Russia, the world's largest oil producer, needs to develop its offshore energy riches to meet its long-term goal of sustaining output at above 10 million barrels per day as flows from its oil-producing heartland of Western Siberia slow.

Analysts caution, however, that commercial offshore production is years - and possibly decades - away and applying to Russia the modern recovery methods that have boosted on-shore U.S. oil production of late could prove to be a quicker win.

TECHNOLOGY TRANSFER

Under the deal, Rosneft will gain 30 percent stakes in three projects in North America: The first project is developing tight oil in West Texas, the second covers 20 deepwater blocks in the U.S. Gulf of Mexico and the third is exploiting shale oil in Canada's province of Alberta.

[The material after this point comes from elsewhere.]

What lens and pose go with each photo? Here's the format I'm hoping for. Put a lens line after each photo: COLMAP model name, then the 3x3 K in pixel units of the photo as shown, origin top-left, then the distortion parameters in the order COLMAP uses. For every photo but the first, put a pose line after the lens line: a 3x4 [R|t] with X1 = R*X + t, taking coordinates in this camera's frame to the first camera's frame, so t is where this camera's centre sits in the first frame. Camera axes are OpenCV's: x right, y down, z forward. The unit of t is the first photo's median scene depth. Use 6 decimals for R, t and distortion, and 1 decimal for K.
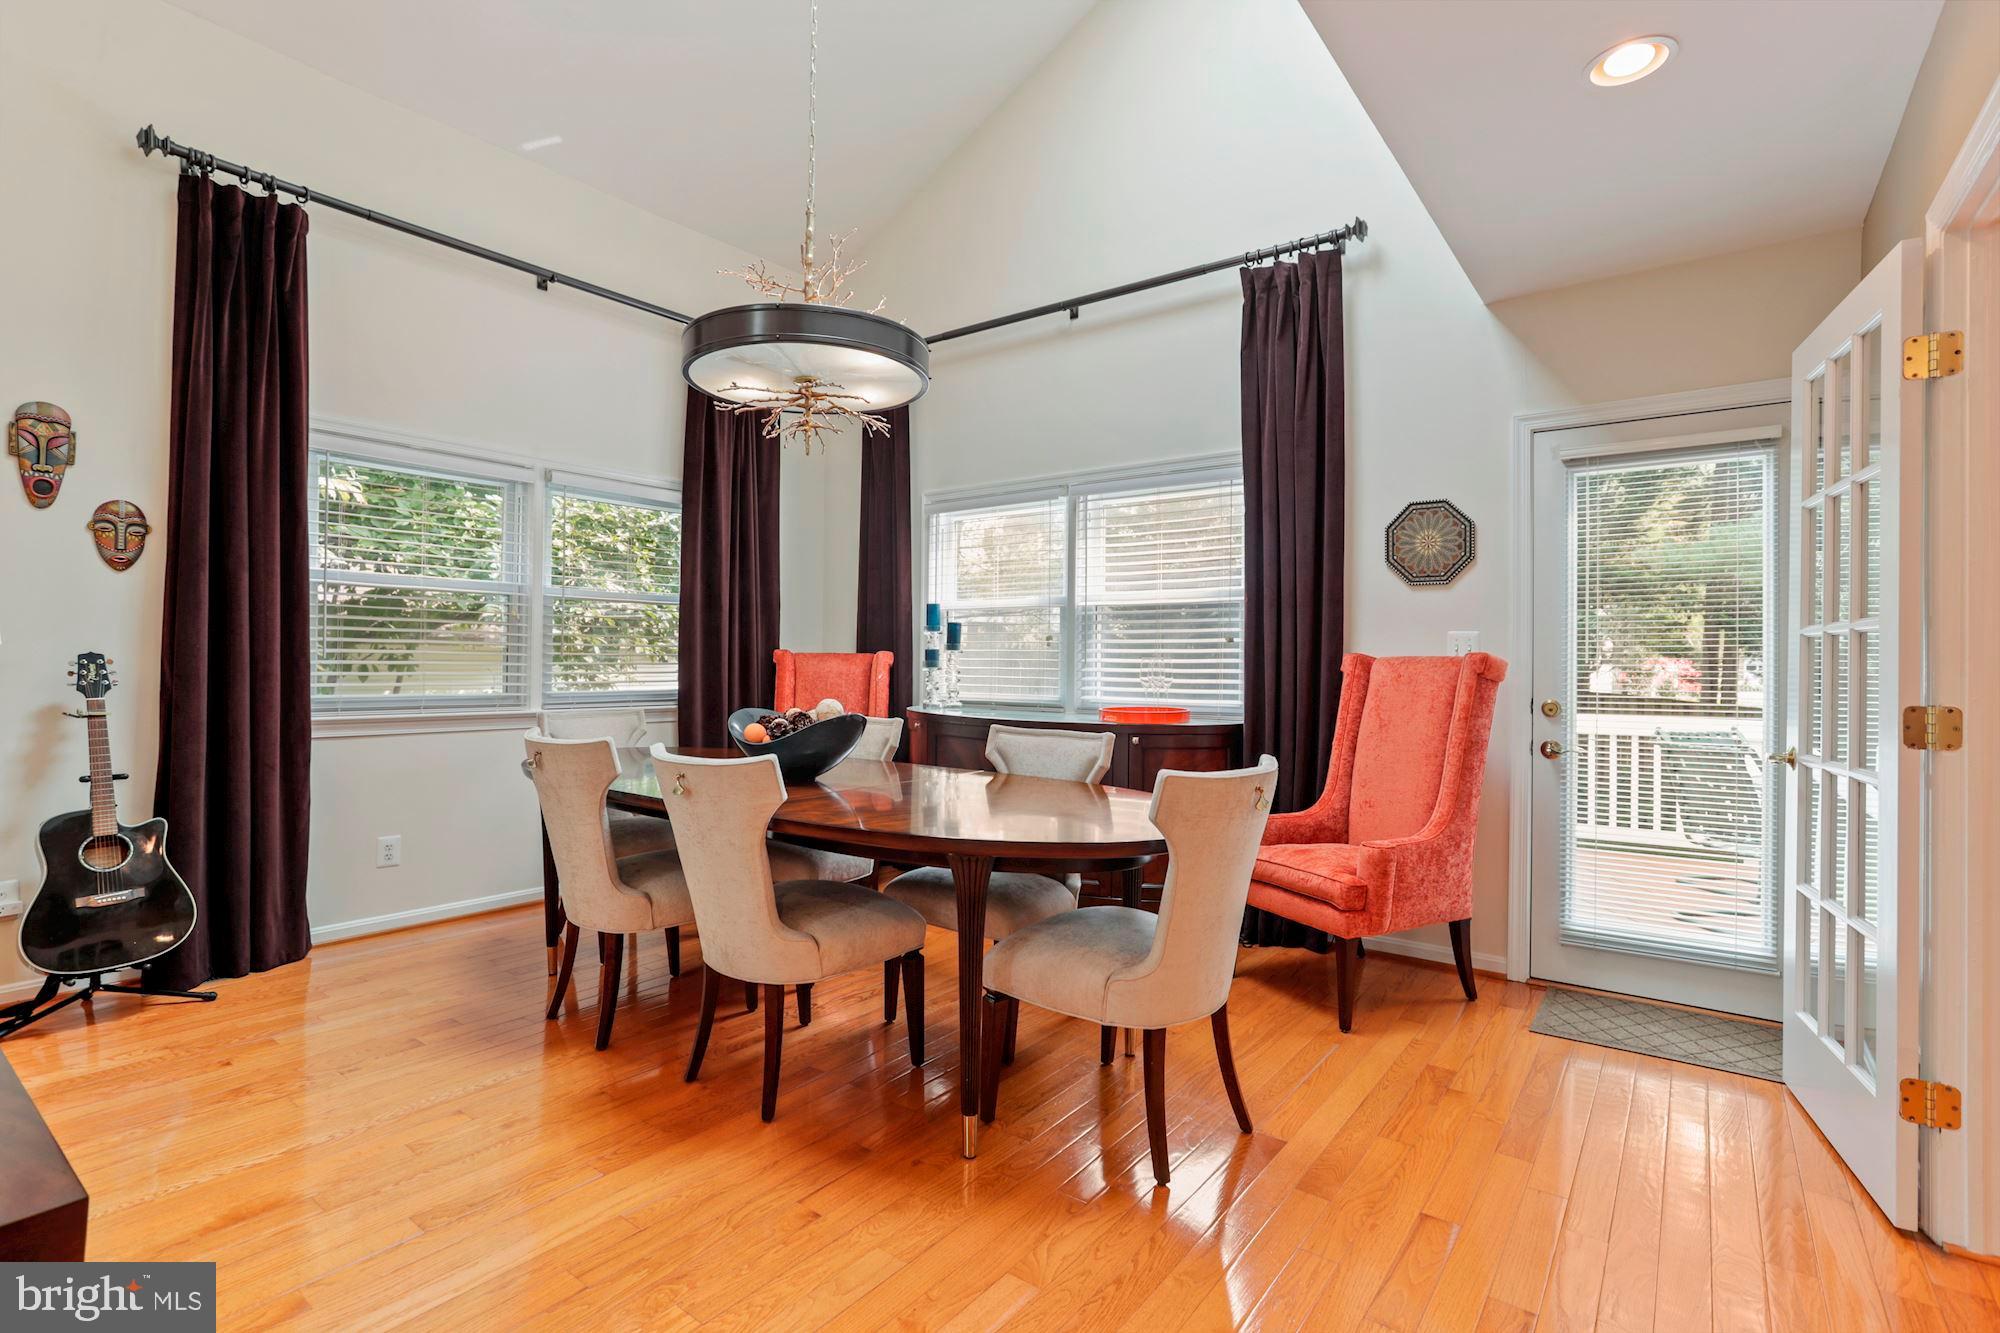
lens RADIAL K [[950.6, 0, 978.1], [0, 950.6, 659.5], [0, 0, 1]] dist [-0.000959, 0.005019]
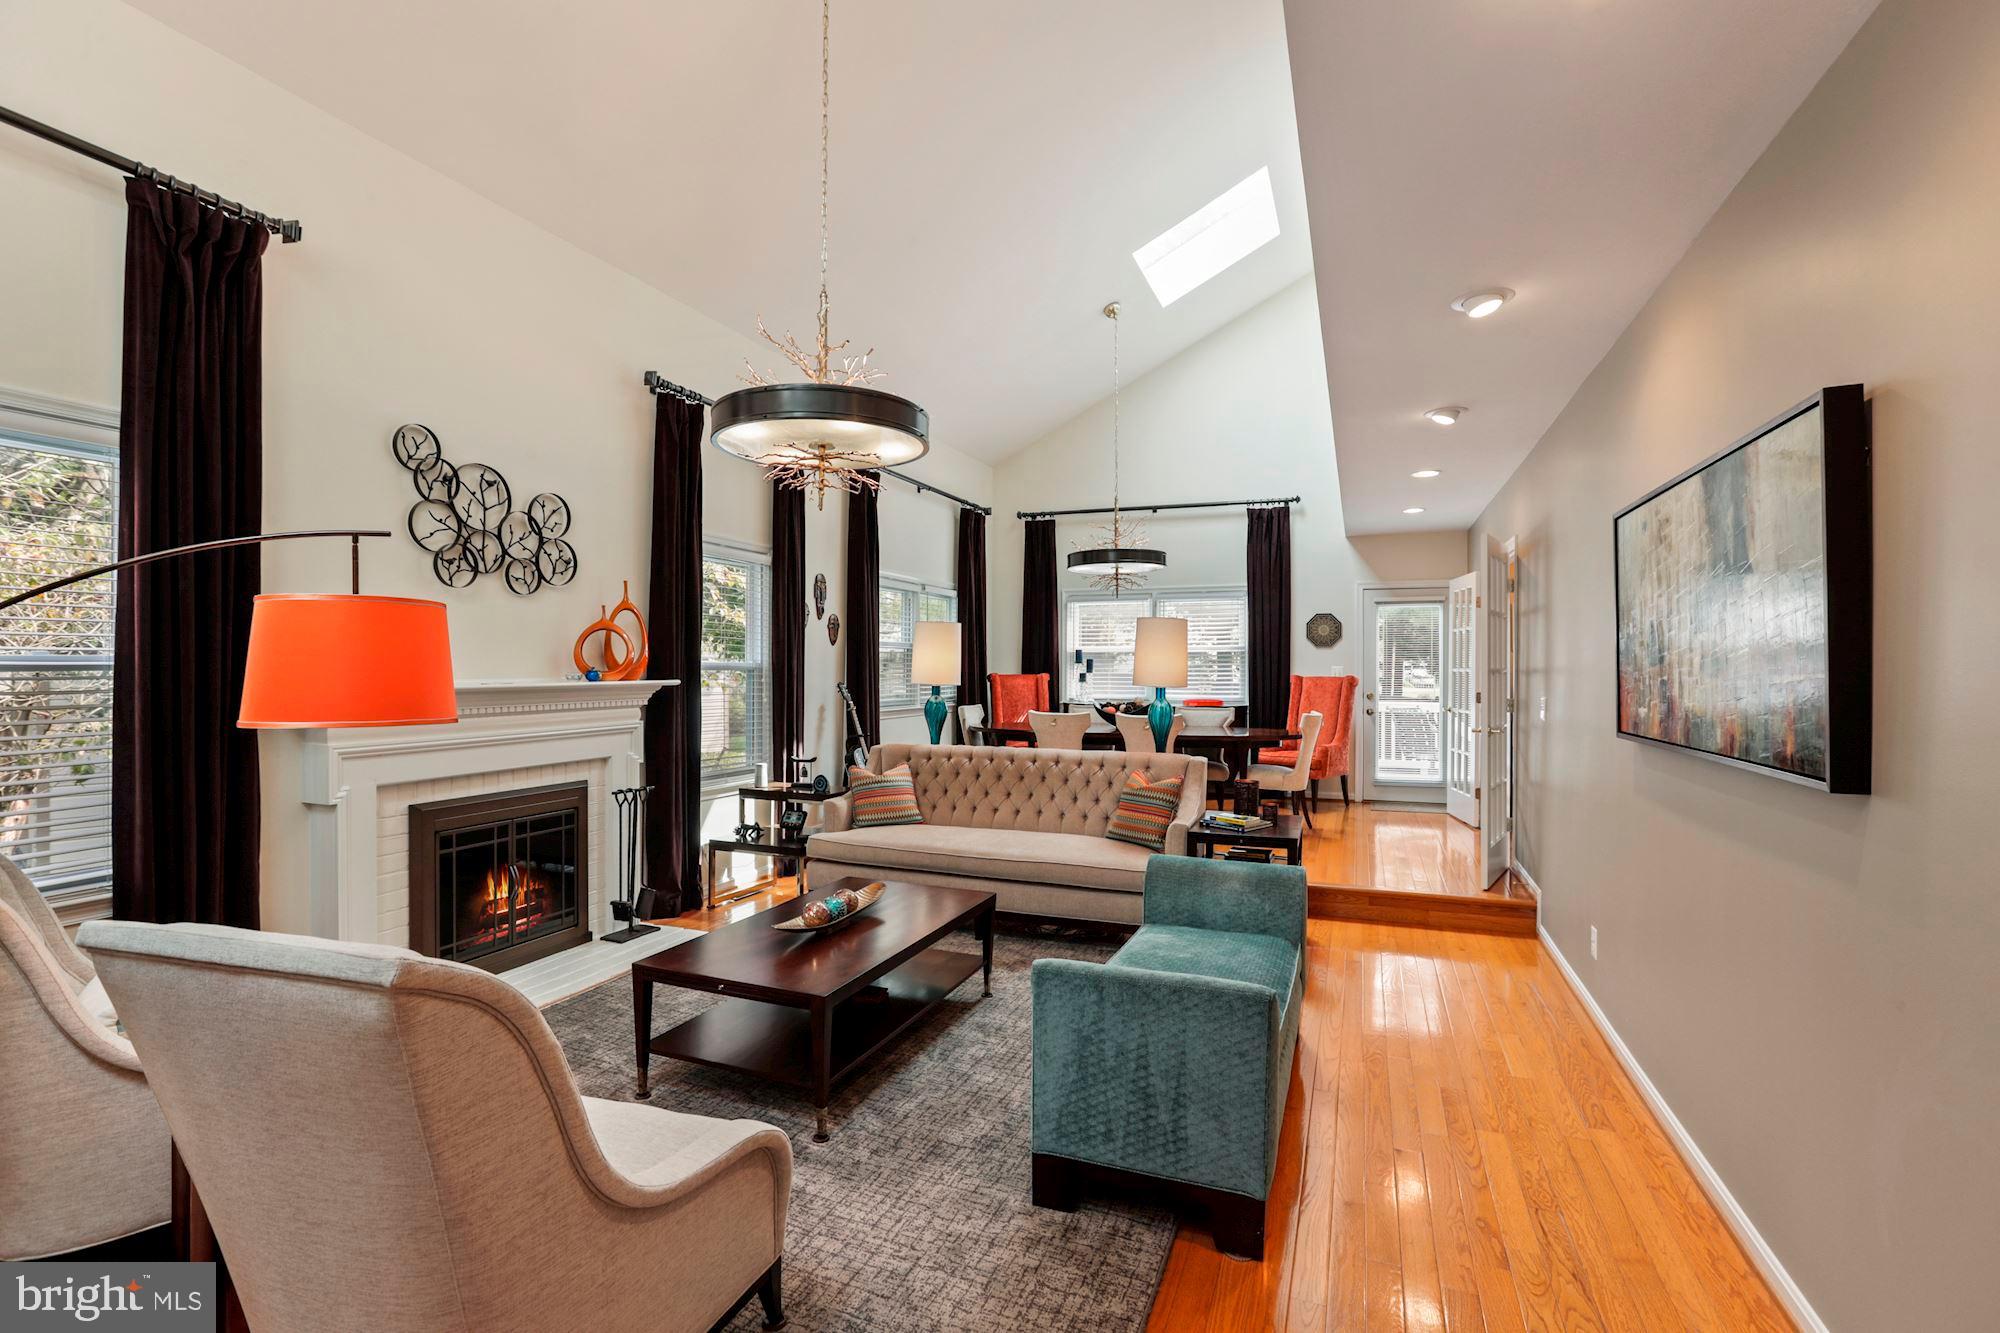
lens RADIAL K [[919.6, 0, 1002.3], [0, 919.6, 673.0], [0, 0, 1]] dist [0.005195, 0.002885]
pose [[0.961564, -0.009364, 0.274422, -0.984506], [0.006100, 0.999900, 0.012746, -0.046991], [-0.274514, -0.010582, 0.961525, -1.068961]]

Seeking to apply that know-how in Russia, the partners will conduct a feasibility study into developing an estimated 1.7 billion tonnes of tight oil at Rosneft's large Prirazlomnoye, Mamontovskoye and Priobskoye fields in Western Siberia.

The Exxon-Rosneft deal marks a personal milestone for Sechin as Putin - elected as president last month - prepares to form a new administration.

Outgoing President Dmitry Medvedev is expected to take on the role of prime minister in a job switch with his mentor Putin. Medvedev has a history of conflict with Sechin, whom he ousted as Rosneft chairman last year.

Sechin, who has been close to Putin for two decades, could cement his bid to stay on with the Exxon-Rosneft deal, although a move to one of the security structures that report directly to the Kremlin has also been mooted. He will join a briefing for analysts on the deal on Wednesday in New York.